Menurut Direktur Keamanan Internasional dan Perlucutan Senjata Kementerian Luar Negeri RI Grata Endah Werdaningtyas, Indonesia mengambil posisi abstain karena menilai rancangan resolusi yang diajukan AS tidak sejalan dengan Joint Comprehensive Plan of Action (JCPOA) atau dikenal dengan kesepakatan nuklir Iran.
Rancangan itu juga, menurut Indonesia, tidak akan efektif mengatasi masalah nonproliferasi serta isu stabilitas keamanan di Kawasan Teluk.
Baca juga: Upaya AS di PBB untuk memperpanjang embargo senjata Iran terganjal
“Bagi Indonesia, implementasi Resolusi DK PBB 2231 dan JCPOA secara menyeluruh merupakan satu-satunya cara yang efektif dalam memastikan program nuklir Iran hanya untuk tujuan damai,” kata Grata saat dihubungi ANTARA, Sabtu.
Karena itu, Indonesia meminta Iran dan seluruh negara pihak lainnya pada JCPOA untuk menjalankan komitmennya secara penuh dan efektif.
Indonesia juga menyesalkan langkah AS untuk keluar dari kesepakatan tersebut.

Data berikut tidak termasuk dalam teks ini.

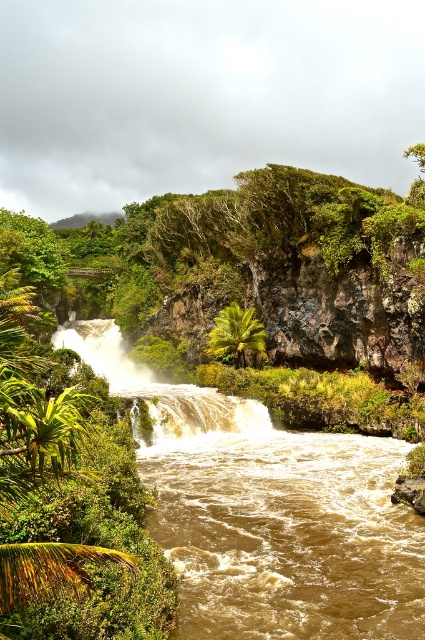
Question: Which object is closer to the camera taking this photo?

Choices:
 (A) green leafy palm tree at center
 (B) brown textured waterfall at center

Answer: (B)

Question: Where is brown textured waterfall at center located in relation to green leafy palm tree at center in the image?

Choices:
 (A) left
 (B) right

Answer: (A)

Question: Is brown textured waterfall at center behind green leafy palm tree at center?

Choices:
 (A) yes
 (B) no

Answer: (B)

Question: From the image, what is the correct spatial relationship of brown textured waterfall at center in relation to green leafy palm tree at center?

Choices:
 (A) below
 (B) above

Answer: (A)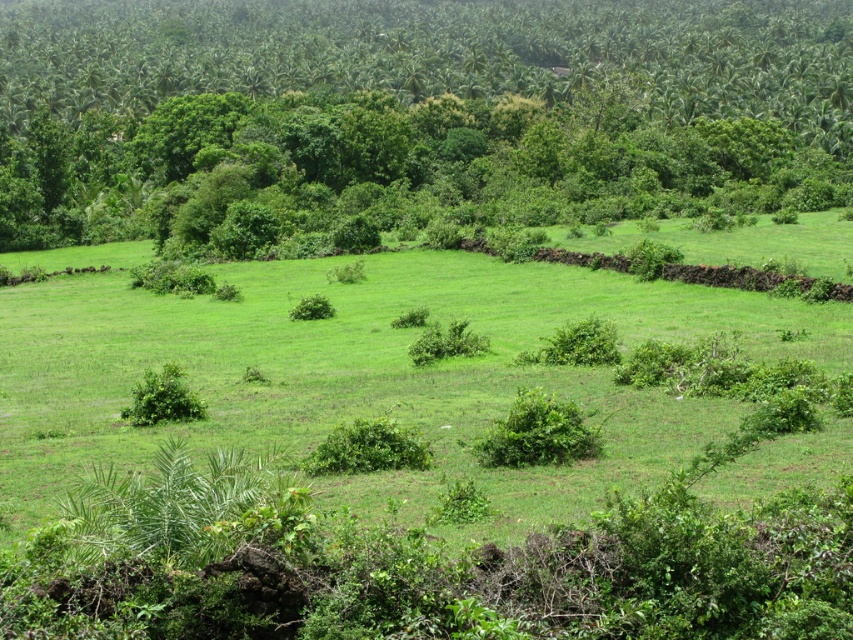
Question: Is green grass at center bigger than green leafy tree at upper center?

Choices:
 (A) no
 (B) yes

Answer: (A)

Question: Which of the following is the farthest from the observer?

Choices:
 (A) (389, 483)
 (B) (463, 49)

Answer: (B)

Question: Where is green grass at center located in relation to green leafy tree at upper center in the image?

Choices:
 (A) above
 (B) below

Answer: (B)

Question: Among these points, which one is farthest from the camera?

Choices:
 (A) (747, 257)
 (B) (323, 58)

Answer: (B)

Question: Does green grass at center have a smaller size compared to green leafy tree at upper center?

Choices:
 (A) no
 (B) yes

Answer: (B)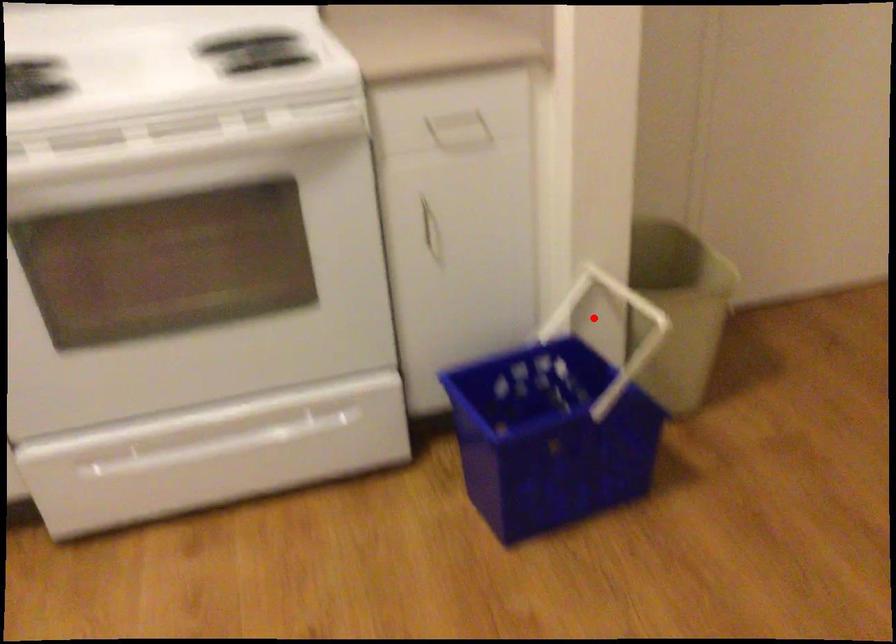
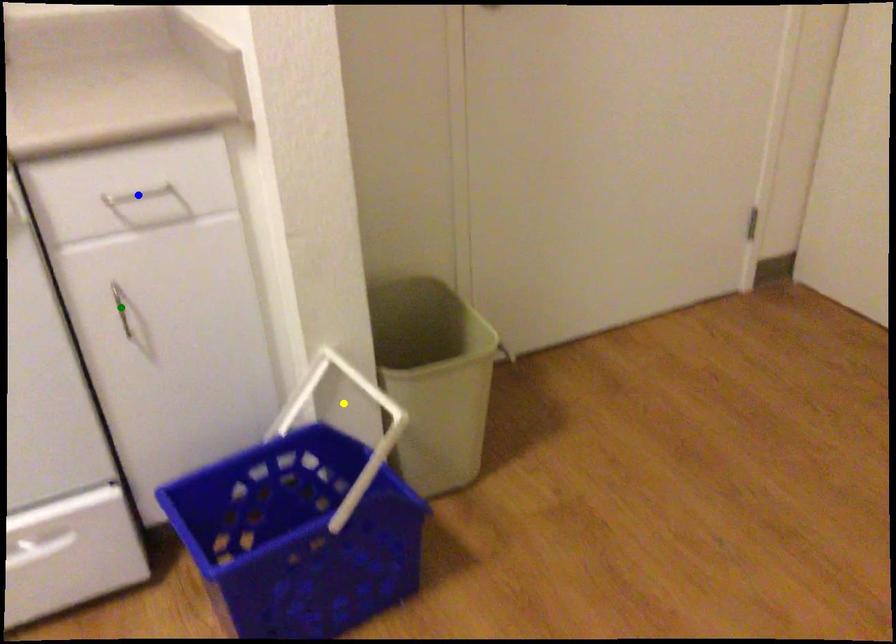
Question: I am providing you with two images of the same scene from different viewpoints. A red point is marked on the first image. You are given multiple points on the second image. In image 2, which mark is for the same physical point as the one in image 1?

Choices:
 (A) green point
 (B) blue point
 (C) yellow point

Answer: (C)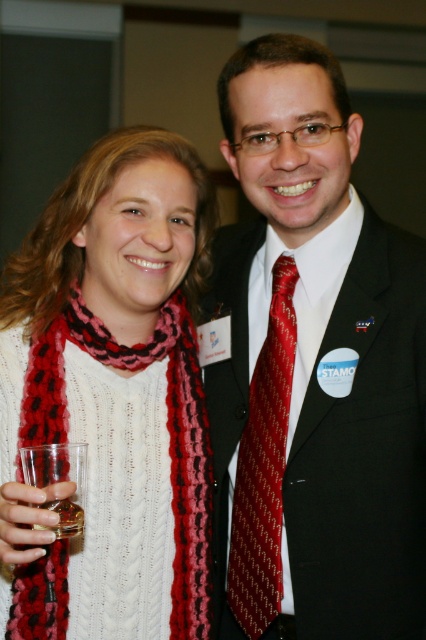
You are a photographer at a formal event. You need to adjust the lighting to ensure both the shiny red tie at center and the clear plastic glass at lower left are visible. Which object should you focus the light on first to highlight its details?

The shiny red tie at center should be focused on first because it is positioned above the clear plastic glass at lower left, making it more prominent in the frame.

You are a photographer trying to capture a clear photo of the shiny red tie at center and the shiny silk tie at center. The camera you are using has a depth of field that can focus on objects within a 4 inch range. Can both ties be in focus at the same time?

The distance between the shiny red tie at center and the shiny silk tie at center is 3.84 inches, which is within the 4 inch range of the camera. Therefore, both ties can be in focus simultaneously.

“Indonesia mendorong agar negara pihak pada JCPOA dapat menyelesaikan isu kepatuhan implementasi melalui mekanisme yang telah diatur dalam kesepakatan dimaksud, dalam hal ini melalui Dispute Resolution Mechanism (DRM),” ujar Grata.
Baca juga: Menlu Iran menyeru AS kembali pada kesepakatan nuklir 2015
Sebagai Presiden DK PBB untuk bulan Agustus 2020, Indonesia akan memfasilitasi berbagai usulan rancangan resolusi yang disampaikan negara DK PBB, dengan melakukan konsultasi dan koordinasi dengan semua negara anggota DK dan pihak terkait lainnya.
Setelah rancangan resolusi yang diajukannya ditolak oleh mayoritas anggota DK, AS dapat menindaklanjuti langkahnya untuk memicu kembali semua sanksi PBB terhadap Iran dengan menggunakan ketentuan dalam perjanjian nuklir, yang dikenal sebagai snapback, meski Presiden Donald Trump telah hengkang dari perjanjian tersebut pada 2018.
Para diplomat mengatakan AS dapat melakukan langkah itu paling cepat pekan depan, namun bakal menghadapi tentangan yang berat.
Sementara itu, Duta Besar Iran untuk PBB Majid Takht Ravanchi memperingatkan AS agar tidak memicu pemberlakuan kembali sanksi PBB terhadap Teheran.